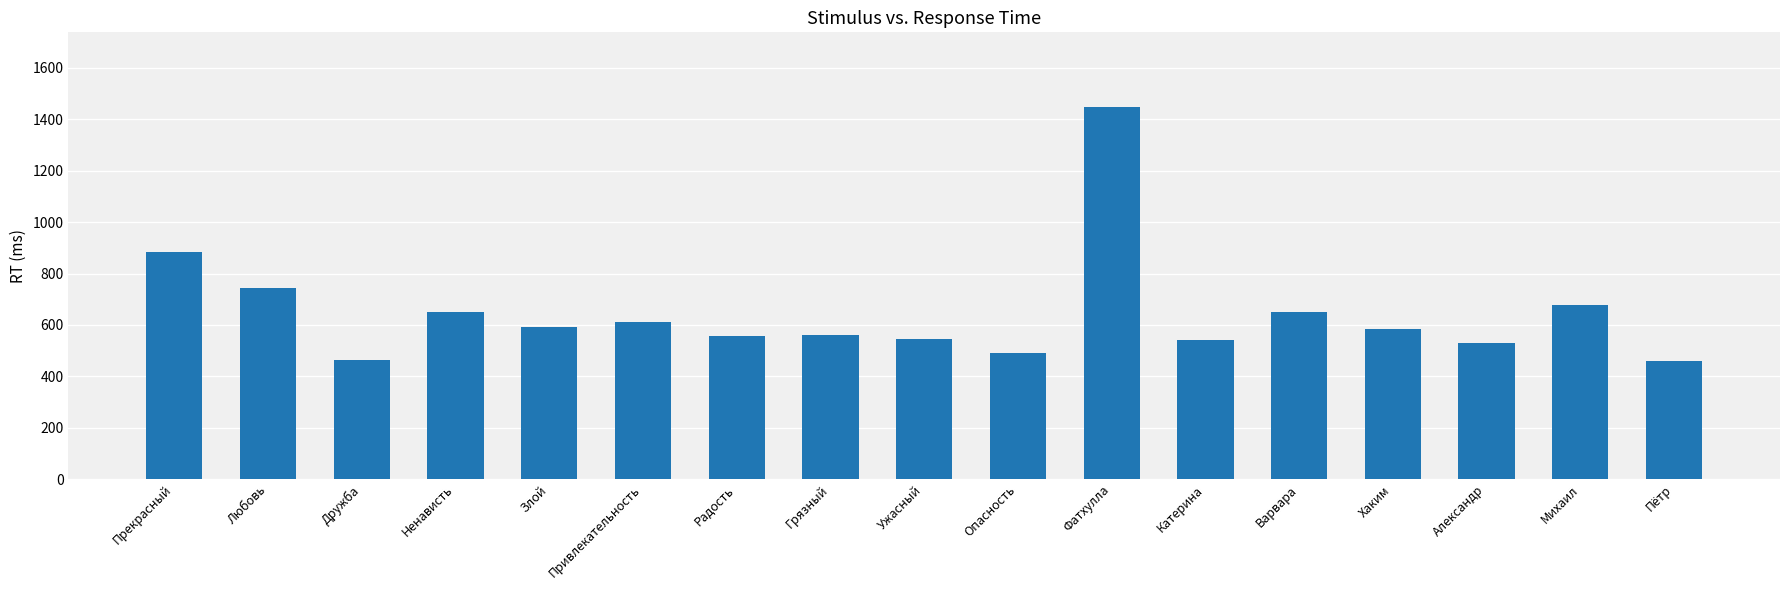

How many bars are there in total?

17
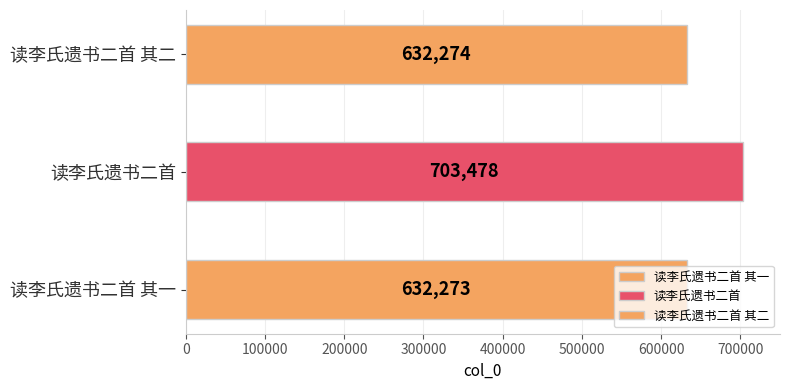

How many data points are less than 632274?

1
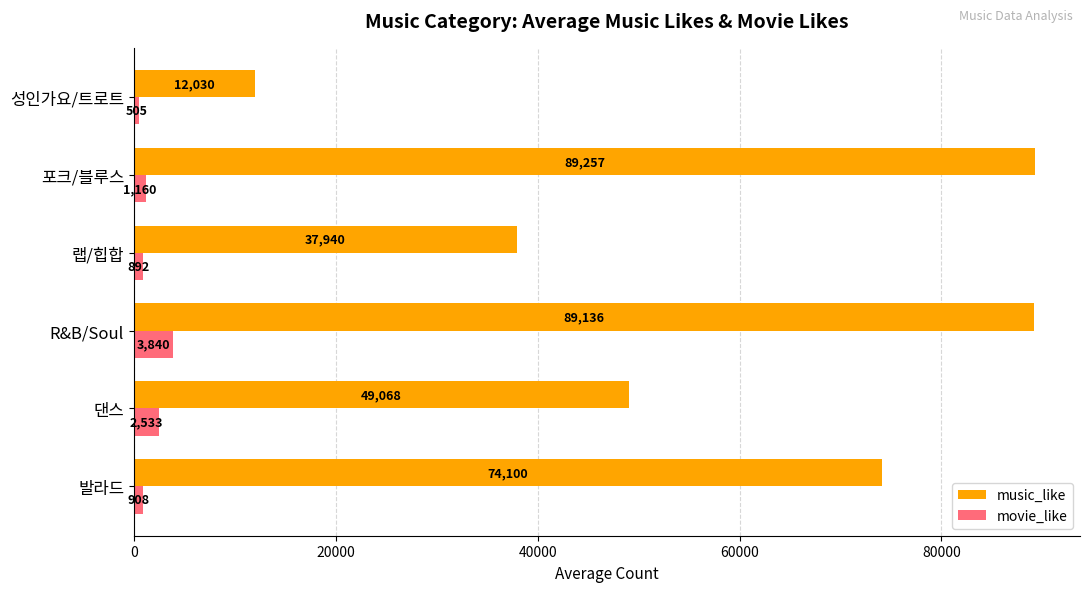

Which category has the lowest value across all series?

성인가요/트로트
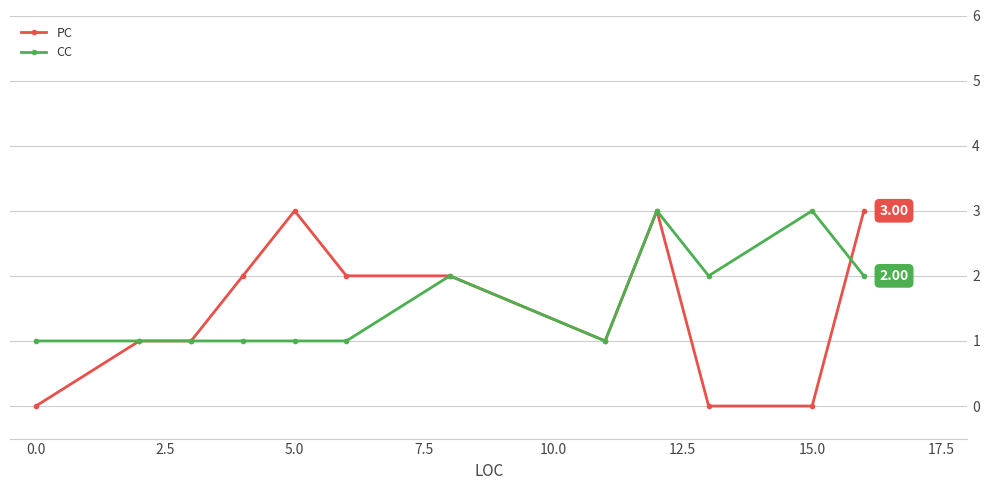

Which series has the widest spread of values?

PC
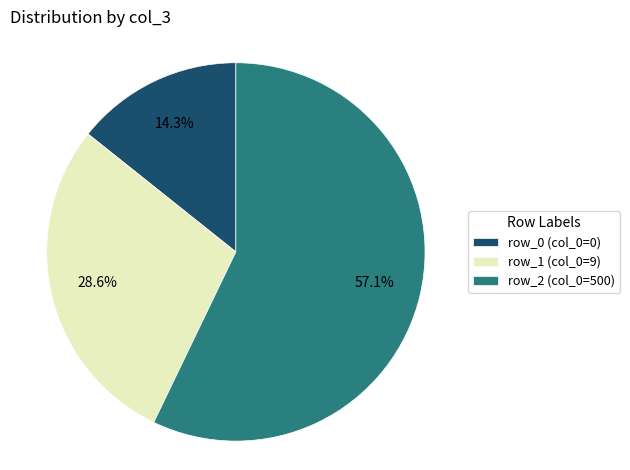

How much of the chart is everything except row_0 (col_0=0)?

85.7%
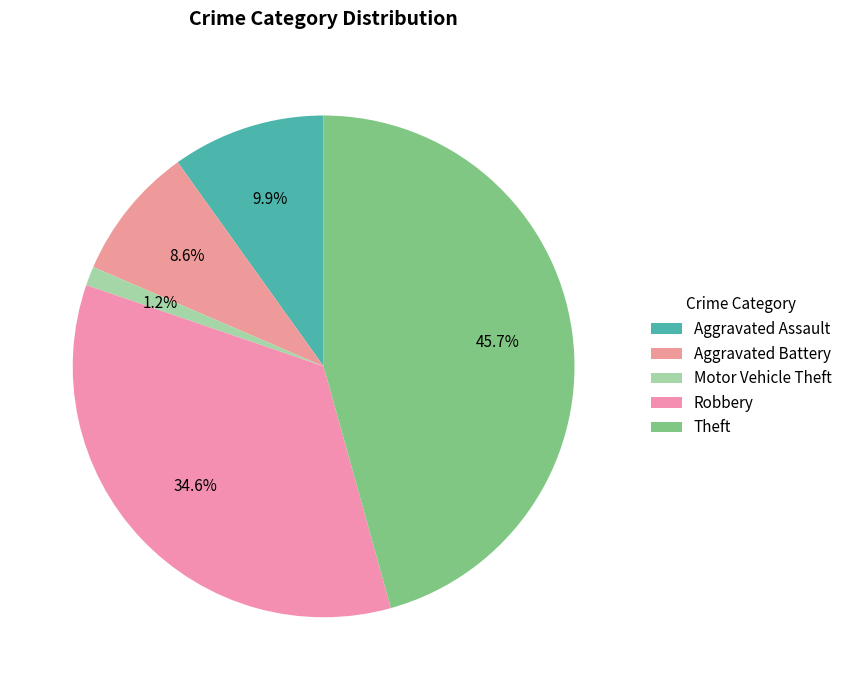

How many slices are in this pie chart?

5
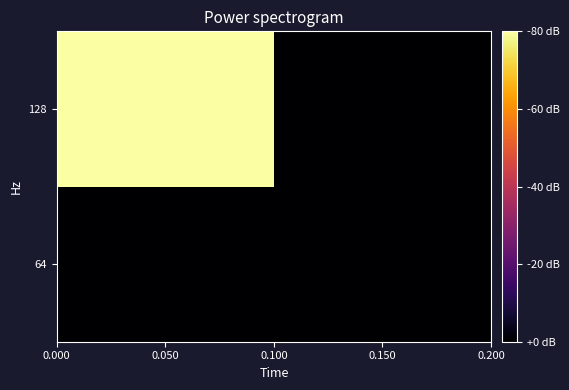

Reading left to right, list all the values displayed in this chart.

row_0: 0.000=0	0.050=0
row_1: 0.000=1	0.050=0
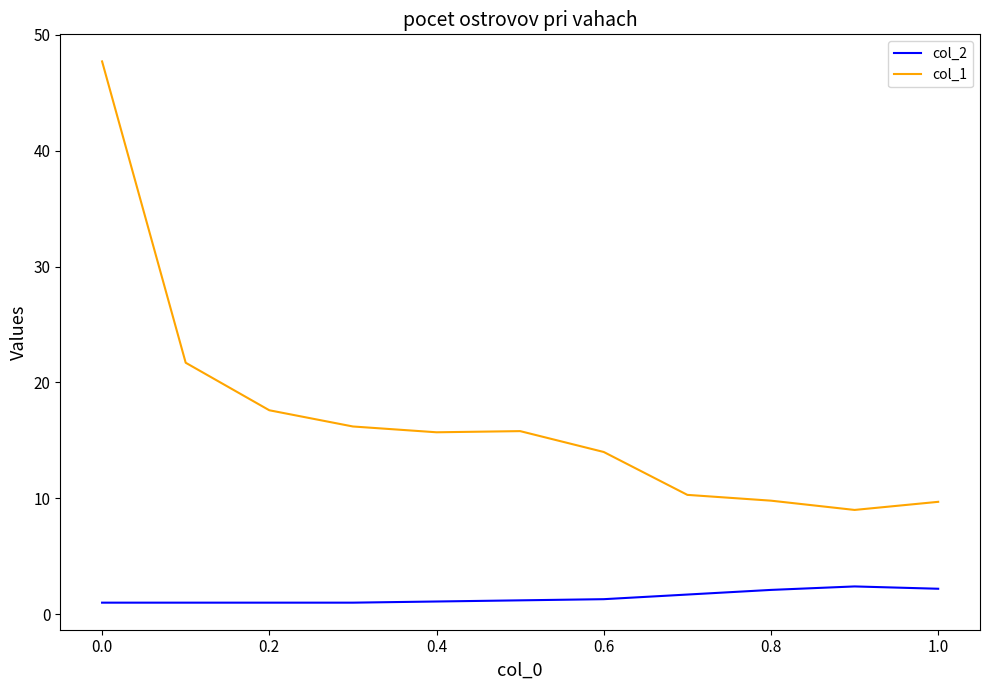

Which series has the largest range (max minus min)?

col_1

*****

> _Schriftliche Aufgabe_: Kannst du das Material ab der Zeile mit „Which category has“ bis zu seinem Ende wiedergeben und dabei „slices“ durch „segments“ ersetzen, während alles andere gleich bleibt? Lass die Bilder in der Antwort weg.

> _Gelöste Übung_:
Which category has the lowest value across all series?

성인가요/트로트

Which series has the widest spread of values?

PC

How much of the chart is everything except row_0 (col_0=0)?

85.7%

How many segments are in this pie chart?

5

Reading left to right, list all the values displayed in this chart.

row_0: 0.000=0	0.050=0
row_1: 0.000=1	0.050=0

Which series has the largest range (max minus min)?

col_1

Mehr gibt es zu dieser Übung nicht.